Mode et complotisme : l’underground peut-il devenir mainstream ?

« J’ai été silencieuse ces derniers jours, non pas parce que je n’ai pas été dégoûtée et indignée par les récentes campagnes Balenciaga, mais parce que je voulais avoir l’occasion de parler à leur équipe pour comprendre par moi-même comment cela a pu arriver. En tant que mère de quatre enfants, j’ai été secouée par les images dérangeantes. La sécurité des enfants doit être tenue avec la plus haute considération et toute tentative de normaliser la maltraitance des enfants de quelque nature que ce soit ne devrait pas avoir sa place dans notre société – point final », écrit ce lundi 28 novembre 2022 Kim Kardashian sur son compte Twitter.

Si l’entrepreneure et star de la TV réalité réagit, c’est parce qu’elle ambassadrice de la marque dont elle s’est beaucoup rapprochée ces dernières années, notamment par le biais de son ex-mari le rappeur Kanye West.

Elle poursuit : « J’apprécie la suppression des campagnes et des excuses de Balenciaga.

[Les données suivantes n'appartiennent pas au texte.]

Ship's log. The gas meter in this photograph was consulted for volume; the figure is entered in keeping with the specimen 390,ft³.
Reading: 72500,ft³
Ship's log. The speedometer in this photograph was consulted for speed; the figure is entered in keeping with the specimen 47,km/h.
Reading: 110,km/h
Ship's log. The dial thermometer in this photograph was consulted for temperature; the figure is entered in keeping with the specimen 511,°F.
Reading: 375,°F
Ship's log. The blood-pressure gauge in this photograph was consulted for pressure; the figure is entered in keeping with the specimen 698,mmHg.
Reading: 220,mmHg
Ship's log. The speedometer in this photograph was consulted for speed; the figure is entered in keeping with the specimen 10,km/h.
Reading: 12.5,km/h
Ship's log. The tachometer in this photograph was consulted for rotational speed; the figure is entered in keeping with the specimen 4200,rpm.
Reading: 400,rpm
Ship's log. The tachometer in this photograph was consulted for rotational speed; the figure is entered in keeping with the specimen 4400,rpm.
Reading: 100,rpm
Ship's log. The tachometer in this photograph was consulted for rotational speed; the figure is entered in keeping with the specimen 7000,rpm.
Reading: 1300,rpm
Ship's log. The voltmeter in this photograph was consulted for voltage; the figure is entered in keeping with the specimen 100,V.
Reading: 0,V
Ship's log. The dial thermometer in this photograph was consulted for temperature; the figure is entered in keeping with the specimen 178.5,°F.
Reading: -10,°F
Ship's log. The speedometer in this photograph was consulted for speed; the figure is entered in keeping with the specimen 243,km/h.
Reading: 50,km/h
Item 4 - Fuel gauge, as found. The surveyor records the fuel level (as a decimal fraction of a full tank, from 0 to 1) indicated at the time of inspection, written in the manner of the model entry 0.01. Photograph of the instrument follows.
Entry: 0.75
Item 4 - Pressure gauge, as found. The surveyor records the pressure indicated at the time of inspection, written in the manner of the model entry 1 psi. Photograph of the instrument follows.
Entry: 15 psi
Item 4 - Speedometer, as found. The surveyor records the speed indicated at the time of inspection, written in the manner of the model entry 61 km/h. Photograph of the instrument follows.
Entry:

En parlant avec eux, je crois qu’ils comprennent la gravité du problème et prendront les mesures nécessaires pour que cela ne se reproduise plus jamais ».

Avant de conclure : « Quant à mon avenir avec Balenciaga, je réévalue actuellement ma relation avec la marque, en la basant sur leur volonté d’accepter la responsabilité de quelque chose qui n’aurait jamais dû arriver au départ – et les actions que je m’attends à les voir prendre pour protéger enfants ».

Une déclaration qui a immédiatement relancé le débat très virulent qui a en ce moment-même lieu sur les réseaux sociaux, en France comme aux États-Unis et dans le reste du monde.

Et parce que les réseaux sociaux sont ce qu’ils sont, et que le besoin de réponses semble fort pour beaucoup, nombreux sont les complotistes à se saisir de l’affaire.

Aux États-Unis notamment, pays très marqué par la religion, certains n’hésitent pas à parler de satanisme et viennent même jeter avec l’eau du bain le travail de Lotta Volkova ancienne styliste de Vetements, qui a longtemps fait parti des proches de Demna Gvasalia.

Alors qu’elle n’a jamais collaboré à aucune une campagne Balenciaga, la styliste s’est vue associée à la polémique via la diffusion à grande échelle de plusieurs images tirées de son compte Instagram.

Si certaines apparaissent pour beaucoup « dérangeantes », parce qu’elles s’éloignent de ce qui est habituellement vu et peuvent échapper à une vision moralisatrice de l’art, d’autres sont de simples photos où elle apparait lors d’un défilé ou encore portant un t-shirt sur lequel est inscrit « Cannibal Corpse ».

Loin d’être des preuves quelconques de « satanisme » au sein de l’industrie, ces images interrogent surtout sur la manière dont le luxe entend capitaliser sur les contre-cultures auxquelles font référence, dans leur travail, certains acteurs du milieu, dont Volkova ou encore Demna Gvasalia.

Se pose alors une question : les images et références underground peuvent-elles convenir à une maison de luxe qui entend attirer un public mainstream et bénéficier de l’économie de l’attention ? À l’ère des réseaux sociaux et de la possibilité pour le grand public de pouvoir directement s’adresser aux marques, institutions et personnalités publiques, rien ne parait moins sûr.